== Segment start ==
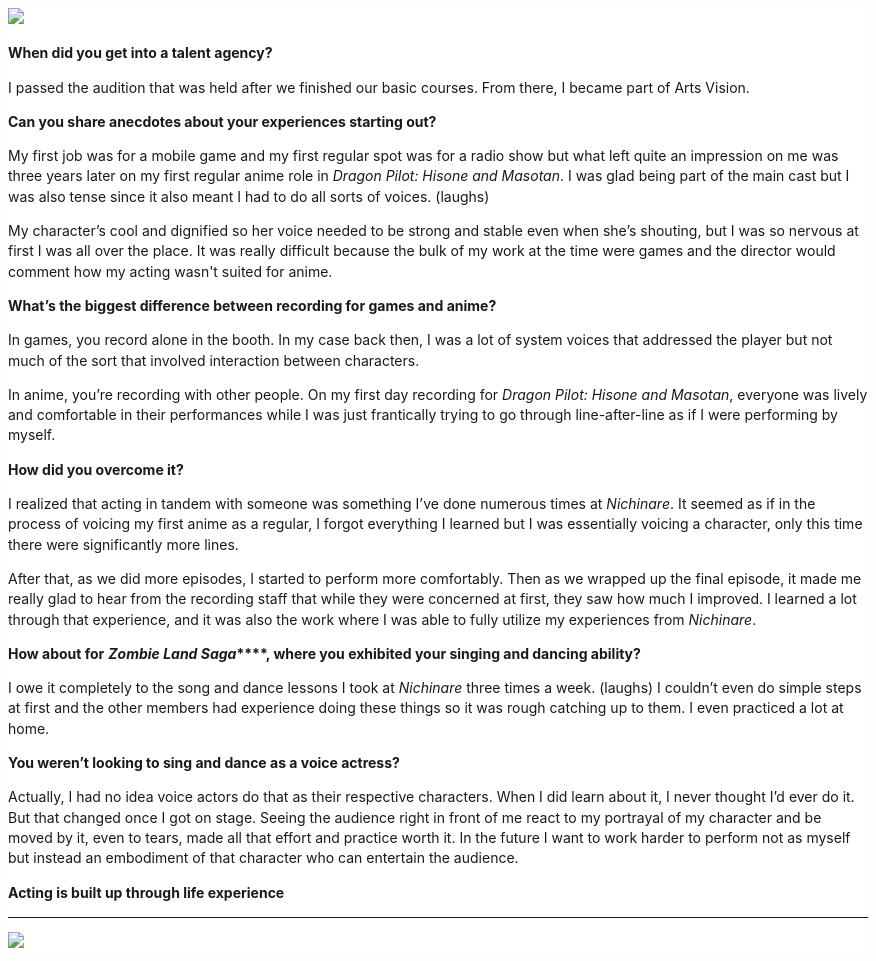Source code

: ![](/images/img04.jpg)

**When did you get into a talent agency?**

I passed the audition that was held after we finished our basic courses. From there, I became part of Arts Vision.

**Can you share anecdotes about your experiences starting out?**

My first job was for a mobile game and my first regular spot was for a radio show but what left quite an impression on me was three years later on my first regular anime role in _Dragon Pilot: Hisone and Masotan_. I was glad being part of the main cast but I was also tense since it also meant I had to do all sorts of voices. (laughs)

My character’s cool and dignified so her voice needed to be strong and stable even when she’s shouting, but I was so nervous at first I was all over the place. It was really difficult because the bulk of my work at the time were games and the director would comment how my acting wasn't suited for anime.

**What’s the biggest difference between recording for games and anime?**

In games, you record alone in the booth. In my case back then, I was a lot of system voices that addressed the player but not much of the sort that involved interaction between characters.

In anime, you’re recording with other people. On my first day recording for _Dragon Pilot: Hisone and Masotan_, everyone was lively and comfortable in their performances while I was just frantically trying to go through line-after-line as if I were performing by myself. 

**How did you overcome it?**

I realized that acting in tandem with someone was something I’ve done numerous times at _Nichinare_. It seemed as if in the process of voicing my first anime as a regular, I forgot everything I learned but I was essentially voicing a character, only this time there were significantly more lines.

After that, as we did more episodes, I started to perform more comfortably. Then as we wrapped up the final episode, it made me really glad to hear from the recording staff that while they were concerned at first, they saw how much I improved. I learned a lot through that experience, and it was also the work where I was able to fully utilize my experiences from _Nichinare_.

**How about for** **_Zombie Land Saga_****, where you exhibited your singing and dancing ability?** 

I owe it completely to the song and dance lessons I took at _Nichinare_ three times a week. (laughs) I couldn’t even do simple steps at first and the other members had experience doing these things so it was rough catching up to them. I even practiced a lot at home.

**You weren’t looking to sing and dance as a voice actress?**

Actually, I had no idea voice actors do that as their respective characters. When I did learn about it, I never thought I’d ever do it. But that changed once I got on stage. Seeing the audience right in front of me react to my portrayal of my character and be moved by it, even to tears, made all that effort and practice worth it. In the future I want to work harder to perform not as myself but instead an embodiment of that character who can entertain the audience.

**Acting is built up through life experience**

* * *

![](/images/img05.jpg)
== Segment end ==
# [WHAT TO WORK ON]
Pull out each line of the data above that contains the word "your".

# [OUTPUT OF THE EXERCISE]
**Can you share anecdotes about your experiences starting out?**
**How about for** **_Zombie Land Saga_****, where you exhibited your singing and dancing ability?** 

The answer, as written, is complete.